Content starts

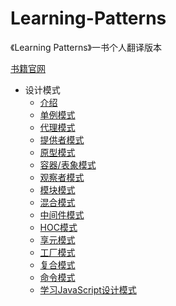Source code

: # Learning-Patterns
《Learning Patterns》一书个人翻译版本

[书籍官网](https://www.patterns.dev/)

- 设计模式
  - [介绍](./design-patterns/introduction.md)
  - [单例模式](./design-patterns/singleton_pattern.md)
  - [代理模式](./design-patterns/proxy_pattern.md)
  - [提供者模式](./design-patterns/provider_pattern.md)
  - [原型模式](./design-patterns/prototype_pattern.md)
  - [容器/表象模式](./design-patterns/presentational_pattern.md)
  - [观察者模式](./design-patterns/observer_pattern.md)
  - [模块模式](./design-patterns/module_pattern.md)
   - [混合模式](./design-patterns/mixin_pattern.md)
   - [中间件模式](./design-patterns/mediator-middleware_pattern.md)
   - [HOC模式](./design-patterns/HOC_pattern.md)
   - [享元模式](./design-patterns/flyweight_pattern.md)
   - [工厂模式](./design-patterns/factory_pattern.md)
   - [复合模式](./design-patterns/compound_pattern.md)
   - [命令模式](./design-patterns/command_pattern.md)
   - [学习JavaScript设计模式](./design-patterns/learning_javaScript_design_patterns.md)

Content ends

■ ACTIVITY ■
From the line containing "- [享元模式](./des" down to the last line of the records above, print every line exactly, with both ends kept.

■ WRITTEN ANSWER ■
   - [享元模式](./design-patterns/flyweight_pattern.md)
   - [工厂模式](./design-patterns/factory_pattern.md)
   - [复合模式](./design-patterns/compound_pattern.md)
   - [命令模式](./design-patterns/command_pattern.md)
   - [学习JavaScript设计模式](./design-patterns/learning_javaScript_design_patterns.md)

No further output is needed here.